Broad-Spectrum Solar Cell

Due to the energy crisis, utilization of renewable energy sources has been intensively investigated in recent years. Among a variety of renewable energy sources, solar energy is a sustainable alternative option that can be utilized in various ways and can be used for many applications. Converting directly the sunlight to electricity through solar cells is the most common and effective way to use solar energy. The spectral response and overall photo-to-electric energy conversion efficiency of solar cells are closely correlated to the micro band-gap structure and macro assembly process of photovoltaic materials. A solar cell can effectively utilize photons with energy hv close to the semiconductor band gap E-g. Photons with energy smaller than the band gap are not absorbed. On the other hand, photons with energy larger than the band gap are absorbed, but the excess energy hv - E-g is not used effectively due to thermalization.

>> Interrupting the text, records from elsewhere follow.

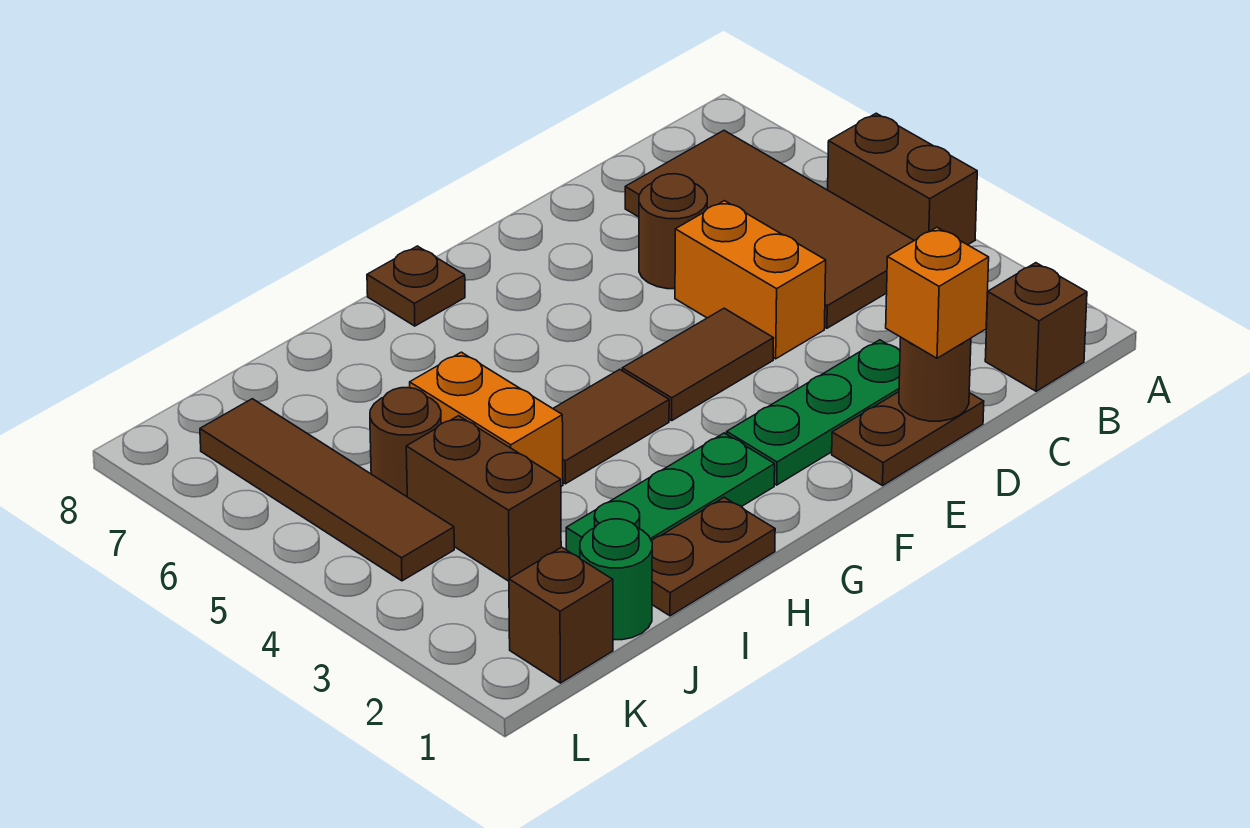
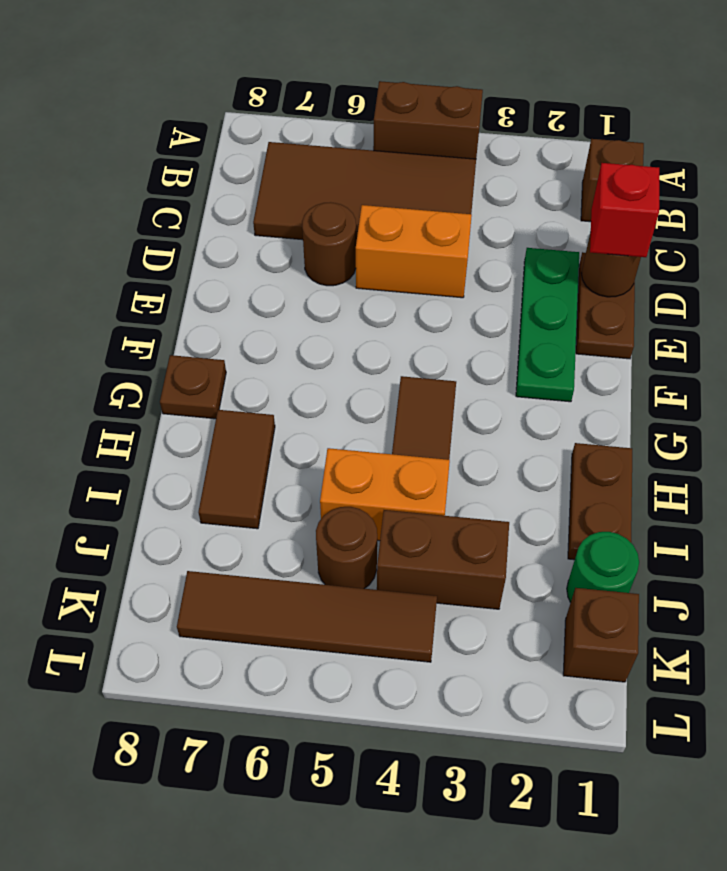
orange 1x1 brick [886,227,989,358] -> red 1x1 brick [590,163,659,257]
brown 1x2 tile [622,308,774,421] -> brown 1x2 tile moved to [199,410,275,529]
green 1x3 plate [566,433,775,558] -> none

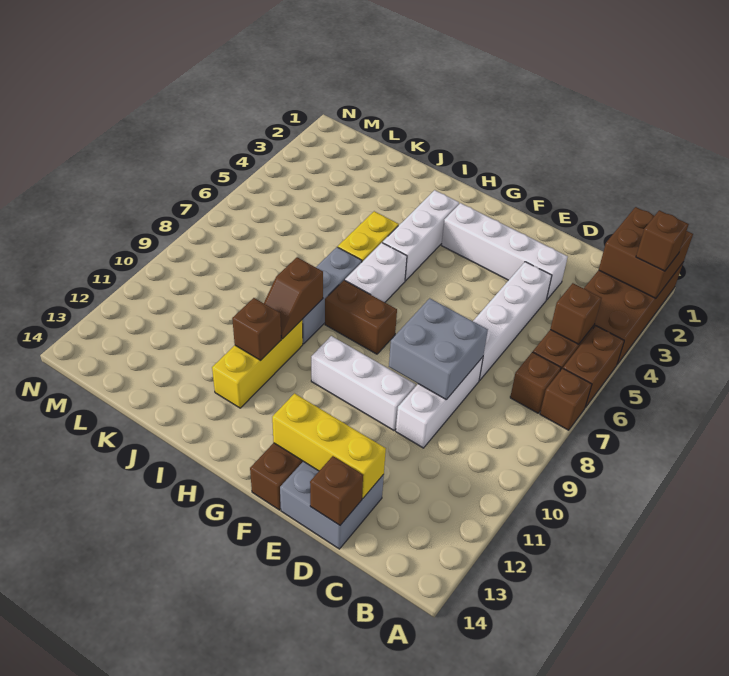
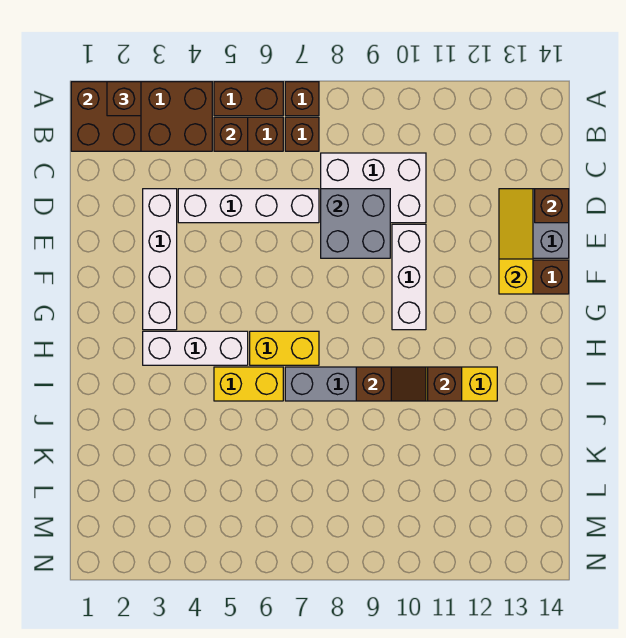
white 1x3 brick [396,357,483,448] -> white 2x3 brick [321,153,426,223]
yellow 1x3 brick [272,393,386,498] -> yellow 1x3 slope [499,189,533,294]
brown 1x2 brick [325,280,397,354] -> none
white 1x2 brick [345,243,407,302] -> yellow 1x2 brick [250,331,319,365]

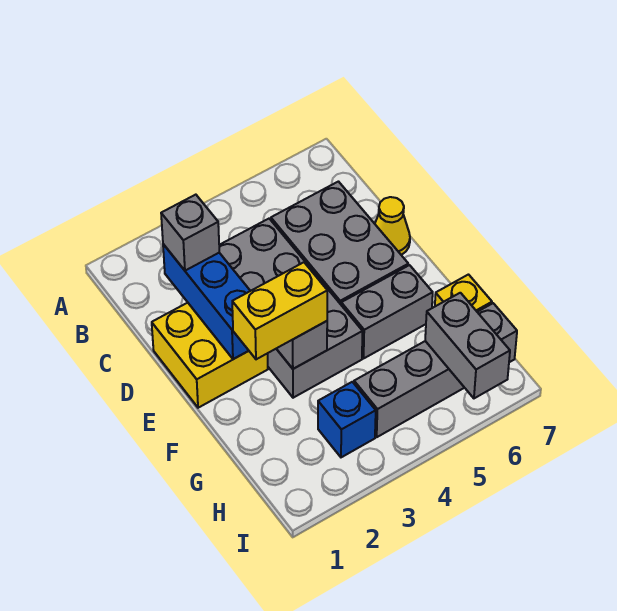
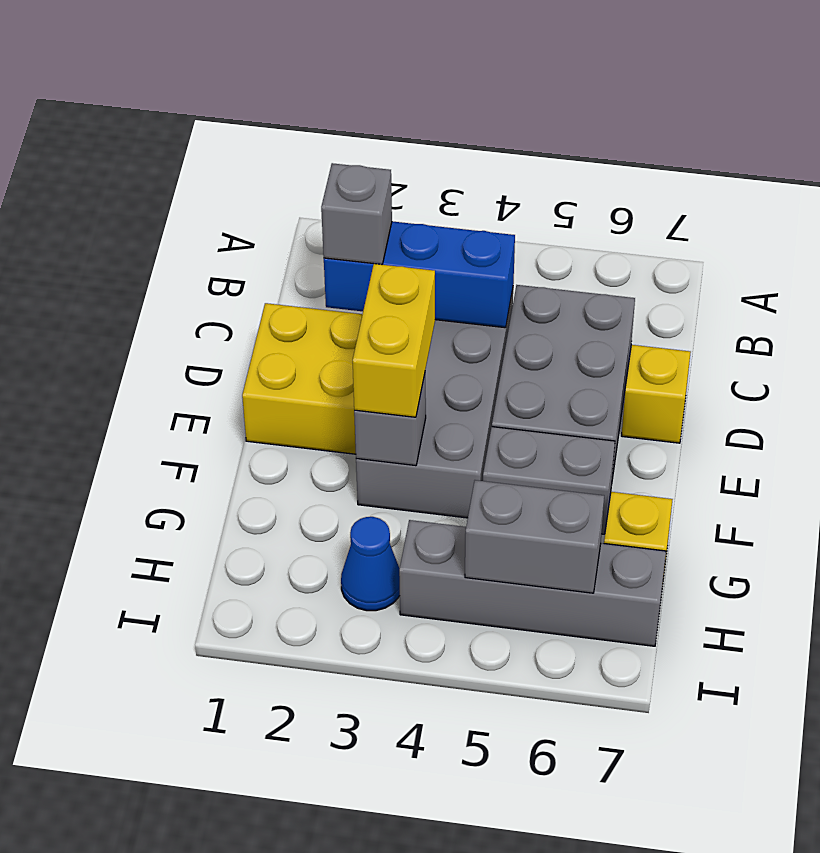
blue 1x3 brick [163,244,250,359] -> blue 1x3 brick turned to [324,221,515,328]
yellow 1x1 cone [375,197,410,255] -> yellow 1x1 brick [622,345,691,443]
yellow 1x2 brick [232,262,327,359] -> yellow 1x2 brick turned to [353,264,435,417]
blue 1x1 brick [318,382,376,457] -> blue 1x1 cone [341,517,400,611]
grey 1x2 brick [425,293,510,398] -> grey 1x2 brick turned to [465,480,604,593]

Therefore, a normal single junction or single layer solar cell can only use part of the solar radiation no matter what kind of photovoltaic materials are used. Broad-spectrum solar cell aims to use most of the solar energy effectively via several structures or methods; Tandem solar cells, intermediate-band solar cells, quantum dot solar cells, thermo-photovoltaic solar cells, up-and down-conversion, and molecule based flexible solar cells. During the past few years, many new concepts and results have been emerged in industrial manufactures and laboratory fundamental researches. A survey of recent work is thus necessary to get better insight into this field. This paper summarizes briefly the method and recent progress of broad-spectrum solar cells in viewpoint of chemistry.